START PROVIDED DATA

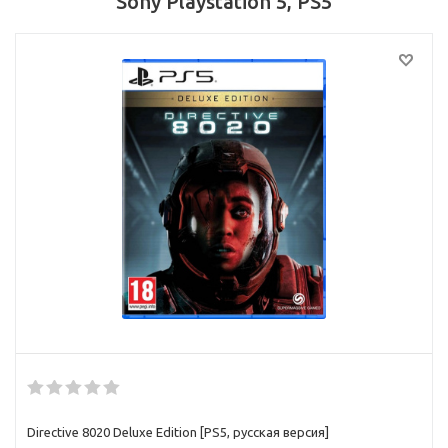
Sony Playstation 5, PS5
Directive 8020 Deluxe Edition [PS5, русская версия]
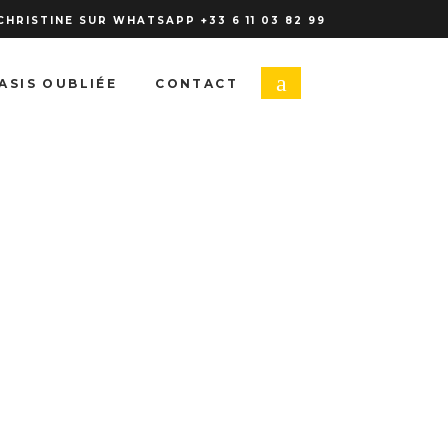
 CHRISTINE SUR WHATSAPP +33 6 11 03 82 99
ASIS OUBLIÉE
CONTACT
s lobortis,
attis.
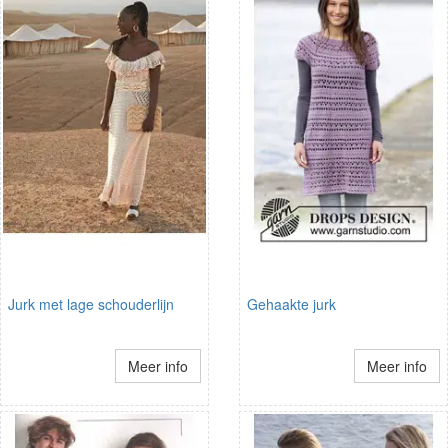
Jurk met lage schouderlijn
Gehaakte jurk
Meer info
Meer info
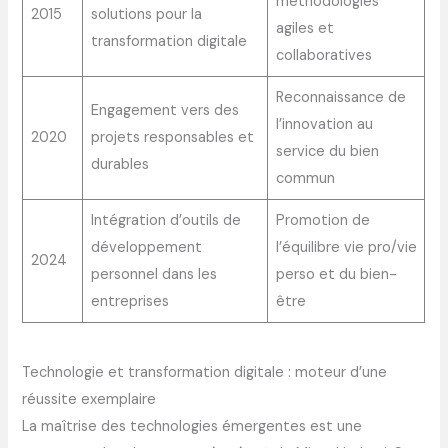
méthodologies
2015
solutions pour la
agiles et
transformation digitale
collaboratives
Reconnaissance de
Engagement vers des
l’innovation au
2020
projets responsables et
service du bien
durables
commun
Intégration d’outils de
Promotion de
développement
l’équilibre vie pro/vie
2024
personnel dans les
perso et du bien-
entreprises
être
Technologie et transformation digitale : moteur d’une
réussite exemplaire
La maîtrise des technologies émergentes est une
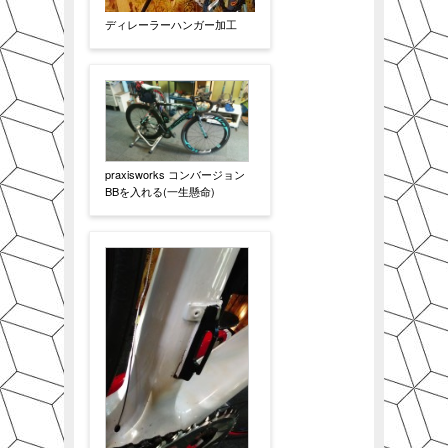
ディレーラーハンガー加工
praxisworks コンバージョン
BBを入れる(一生懸命)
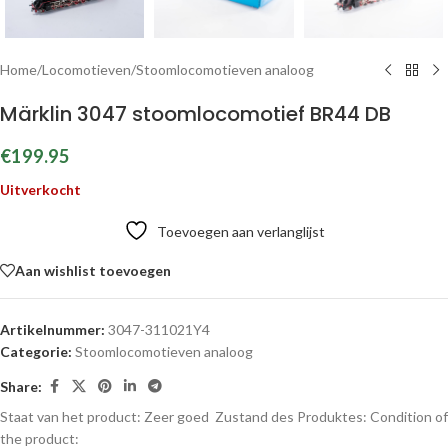
Home
/
Locomotieven
/
Stoomlocomotieven analoog
Märklin 3047 stoomlocomotief BR44 DB
€
199.95
Uitverkocht
Toevoegen aan verlanglijst
Aan wishlist toevoegen
Artikelnummer:
3047-311021Y4
Categorie:
Stoomlocomotieven analoog
Share:
Staat van het product: Zeer goed
Zustand des Produktes:
Condition of
the product:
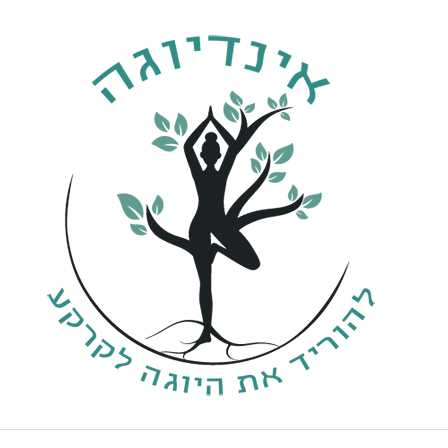
ילוג
תוכן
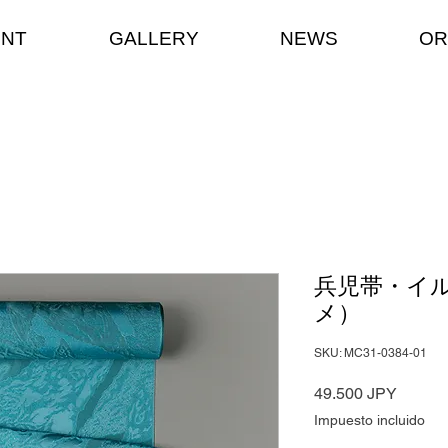
ENT
GALLERY
NEWS
OR
兵児帯・イル
メ）
SKU: MC31-0384-01
Precio
49.500 JPY
Impuesto incluido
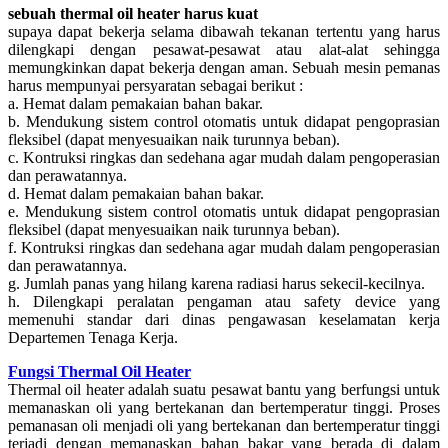
sebuah thermal oil heater harus kuat
supaya dapat bekerja selama dibawah tekanan tertentu yang harus
dilengkapi dengan pesawat-pesawat atau alat-alat sehingga
memungkinkan dapat bekerja dengan aman. Sebuah mesin pemanas
harus mempunyai persyaratan sebagai berikut :
a. Hemat dalam pemakaian bahan bakar.
b. Mendukung sistem control otomatis untuk didapat pengoprasian
fleksibel (dapat menyesuaikan naik turunnya beban).
c. Kontruksi ringkas dan sedehana agar mudah dalam pengoperasian
dan perawatannya.
d. Hemat dalam pemakaian bahan bakar.
e. Mendukung sistem control otomatis untuk didapat pengoprasian
fleksibel (dapat menyesuaikan naik turunnya beban).
f. Kontruksi ringkas dan sedehana agar mudah dalam pengoperasian
dan perawatannya.
g. Jumlah panas yang hilang karena radiasi harus sekecil-kecilnya.
h. Dilengkapi peralatan pengaman atau safety device yang
memenuhi standar dari dinas pengawasan keselamatan kerja
Departemen Tenaga Kerja.
Fungsi Thermal Oil Heater
Thermal oil heater adalah suatu pesawat bantu yang berfungsi untuk
memanaskan oli yang bertekanan dan bertemperatur tinggi. Proses
pemanasan oli menjadi oli yang bertekanan dan bertemperatur tinggi
terjadi dengan memanaskan bahan bakar yang berada di dalam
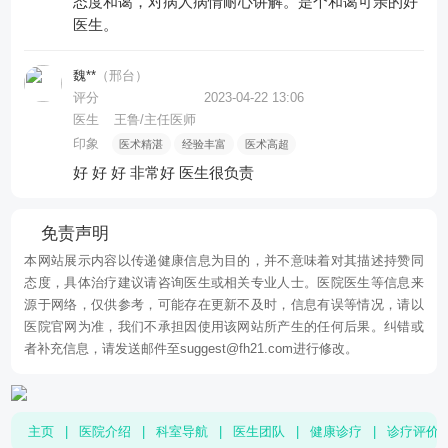
态度和蔼，对病人病情耐心讲解。是个和蔼可亲的好
医生。
魏**
（邢台）
评分
2023-04-22 13:06
医生
王鲁/主任医师
印象
医术精湛
经验丰富
医术高超
好 好 好 非常好 医生很负责
免责声明
本网站展示内容以传递健康信息为目的，并不意味着对其描述持赞同
态度，具体治疗建议请咨询医生或相关专业人士。医院医生等信息来
源于网络，仅供参考，可能存在更新不及时，信息有误等情况，请以
医院官网为准，我们不承担因使用该网站所产生的任何后果。纠错或
者补充信息，请发送邮件至suggest@fh21.com进行修改。
主页
|
医院介绍
|
科室导航
|
医生团队
|
健康诊疗
|
诊疗评价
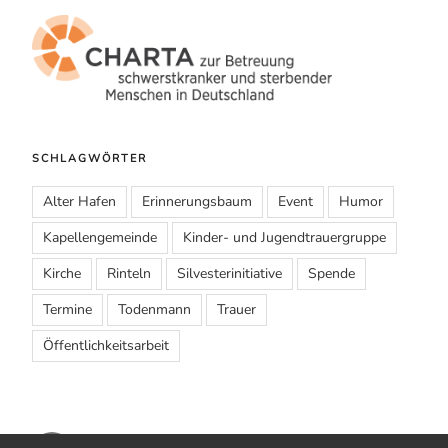
SCHLAGWÖRTER
Alter Hafen
Erinnerungsbaum
Event
Humor
Kapellengemeinde
Kinder- und Jugendtrauergruppe
Kirche
Rinteln
Silvesterinitiative
Spende
Termine
Todenmann
Trauer
Öffentlichkeitsarbeit
E-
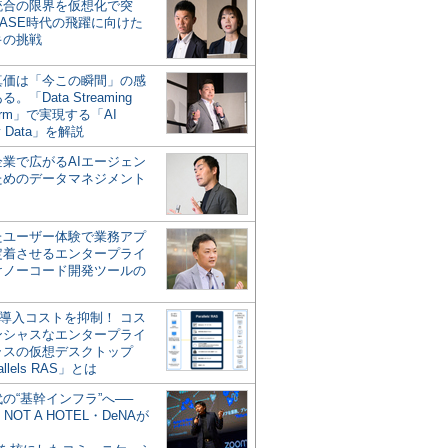
統合の限界を仮想化で突
ASE時代の飛躍に向けた
キの挑戦
の真価は「今この瞬間」の感
。「Data Streaming
form」で実現する「AI
y Data」を解説
企業で広がるAIエージェン
ためのデータマネジメント
？
たユーザー体験で業務アプ
定着させるエンタープライ
けノーコード開発ツールの
の導入コストを抑制！ コス
ンシャスなエンタープライ
ラスの仮想デスクトップ
allels RAS」とは
代の“基幹インフラ”へ──
NOT A HOTEL・DeNAが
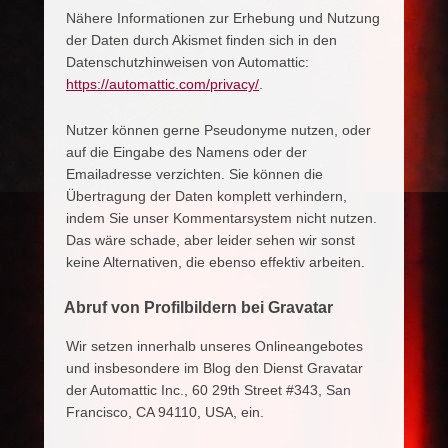
Nähere Informationen zur Erhebung und Nutzung
der Daten durch Akismet finden sich in den
Datenschutzhinweisen von Automattic:
https://automattic.com/privacy/
.
Nutzer können gerne Pseudonyme nutzen, oder
auf die Eingabe des Namens oder der
Emailadresse verzichten. Sie können die
Übertragung der Daten komplett verhindern,
indem Sie unser Kommentarsystem nicht nutzen.
Das wäre schade, aber leider sehen wir sonst
keine Alternativen, die ebenso effektiv arbeiten.
Abruf von Profilbildern bei Gravatar
Wir setzen innerhalb unseres Onlineangebotes
und insbesondere im Blog den Dienst Gravatar
der Automattic Inc., 60 29th Street #343, San
Francisco, CA 94110, USA, ein.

END PROVIDED DATA

Put every line of text in the listing above into a single numbered list, omitting blank lines and the pictures.

1. Sony Playstation 5, PS5
2. Directive 8020 Deluxe Edition [PS5, русская версия]
3.  CHRISTINE SUR WHATSAPP +33 6 11 03 82 99
4. ASIS OUBLIÉE
5. CONTACT
6. s lobortis,
7. attis.
8. Jurk met lage schouderlijn
9. Gehaakte jurk
10. Meer info
11. Meer info
12. méthodologies
13. 2015
14. solutions pour la
15. agiles et
16. transformation digitale
17. collaboratives
18. Reconnaissance de
19. Engagement vers des
20. l’innovation au
21. 2020
22. projets responsables et
23. service du bien
24. durables
25. commun
26. Intégration d’outils de
27. Promotion de
28. développement
29. l’équilibre vie pro/vie
30. 2024
31. personnel dans les
32. perso et du bien-
33. entreprises
34. être
35. Technologie et transformation digitale : moteur d’une
36. réussite exemplaire
37. La maîtrise des technologies émergentes est une
38. ディレーラーハンガー加工
39. praxisworks コンバージョン
40. BBを入れる(一生懸命)
41. Home
42. /
43. Locomotieven
44. /
45. Stoomlocomotieven analoog
46. Märklin 3047 stoomlocomotief BR44 DB
47. €
48. 199.95
49. Uitverkocht
50. Toevoegen aan verlanglijst
51. Aan wishlist toevoegen
52. Artikelnummer:
53. 3047-311021Y4
54. Categorie:
55. Stoomlocomotieven analoog
56. Share:
57. Staat van het product: Zeer goed
58. Zustand des Produktes:
59. Condition of
60. the product:
61. ילוג
62. תוכן
63. ENT
64. GALLERY
65. NEWS
66. OR
67. 兵児帯・イル
68. メ）
69. SKU: MC31-0384-01
70. Precio
71. 49.500 JPY
72. Impuesto incluido
73. sebuah thermal oil heater harus kuat
74. supaya dapat bekerja selama dibawah tekanan tertentu yang harus
75. dilengkapi dengan pesawat-pesawat atau alat-alat sehingga
76. memungkinkan dapat bekerja dengan aman. Sebuah mesin pemanas
77. harus mempunyai persyaratan sebagai berikut :
78. a. Hemat dalam pemakaian bahan bakar.
79. b. Mendukung sistem control otomatis untuk didapat pengoprasian
80. fleksibel (dapat menyesuaikan naik turunnya beban).
81. c. Kontruksi ringkas dan sedehana agar mudah dalam pengoperasian
82. dan perawatannya.
83. d. Hemat dalam pemakaian bahan bakar.
84. e. Mendukung sistem control otomatis untuk didapat pengoprasian
85. fleksibel (dapat menyesuaikan naik turunnya beban).
86. f. Kontruksi ringkas dan sedehana agar mudah dalam pengoperasian
87. dan perawatannya.
88. g. Jumlah panas yang hilang karena radiasi harus sekecil-kecilnya.
89. h. Dilengkapi peralatan pengaman atau safety device yang
90. memenuhi standar dari dinas pengawasan keselamatan kerja
91. Departemen Tenaga Kerja.
92. Fungsi Thermal Oil Heater
93. Thermal oil heater adalah suatu pesawat bantu yang berfungsi untuk
94. memanaskan oli yang bertekanan dan bertemperatur tinggi. Proses
95. pemanasan oli menjadi oli yang bertekanan dan bertemperatur tinggi
96. terjadi dengan memanaskan bahan bakar yang berada di dalam
97. 态度和蔼，对病人病情耐心讲解。是个和蔼可亲的好
98. 医生。
99. 魏**
100. （邢台）
101. 评分
102. 2023-04-22 13:06
103. 医生
104. 王鲁/主任医师
105. 印象
106. 医术精湛
107. 经验丰富
108. 医术高超
109. 好 好 好 非常好 医生很负责
110. 免责声明
111. 本网站展示内容以传递健康信息为目的，并不意味着对其描述持赞同
112. 态度，具体治疗建议请咨询医生或相关专业人士。医院医生等信息来
113. 源于网络，仅供参考，可能存在更新不及时，信息有误等情况，请以
114. 医院官网为准，我们不承担因使用该网站所产生的任何后果。纠错或
115. 者补充信息，请发送邮件至suggest@fh21.com进行修改。
116. 主页
117. |
118. 医院介绍
119. |
120. 科室导航
121. |
122. 医生团队
123. |
124. 健康诊疗
125. |
126. 诊疗评价
127. SCHLAGWÖRTER
128. Alter Hafen
129. Erinnerungsbaum
130. Event
131. Humor
132. Kapellengemeinde
133. Kinder- und Jugendtrauergruppe
134. Kirche
135. Rinteln
136. Silvesterinitiative
137. Spende
138. Termine
139. Todenmann
140. Trauer
141. Öffentlichkeitsarbeit
142. E-
143. 統合の限界を仮想化で突
144. ASE時代の飛躍に向けた
145. キの挑戦
146. の真価は「今この瞬間」の感
147. 。「Data Streaming
148. form」で実現する「AI
149. y Data」を解説
150. 企業で広がるAIエージェン
151. ためのデータマネジメント
152. ？
153. たユーザー体験で業務アプ
154. 定着させるエンタープライ
155. けノーコード開発ツールの
156. の導入コストを抑制！ コス
157. ンシャスなエンタープライ
158. ラスの仮想デスクトップ
159. allels RAS」とは
160. 代の“基幹インフラ”へ──
161. NOT A HOTEL・DeNAが
162. Nähere Informationen zur Erhebung und Nutzung
163. der Daten durch Akismet finden sich in den
164. Datenschutzhinweisen von Automattic:
165. https://automattic.com/privacy/
166. .
167. Nutzer können gerne Pseudonyme nutzen, oder
168. auf die Eingabe des Namens oder der
169. Emailadresse verzichten. Sie können die
170. Übertragung der Daten komplett verhindern,
171. indem Sie unser Kommentarsystem nicht nutzen.
172. Das wäre schade, aber leider sehen wir sonst
173. keine Alternativen, die ebenso effektiv arbeiten.
174. Abruf von Profilbildern bei Gravatar
175. Wir setzen innerhalb unseres Onlineangebotes
176. und insbesondere im Blog den Dienst Gravatar
177. der Automattic Inc., 60 29th Street #343, San
178. Francisco, CA 94110, USA, ein.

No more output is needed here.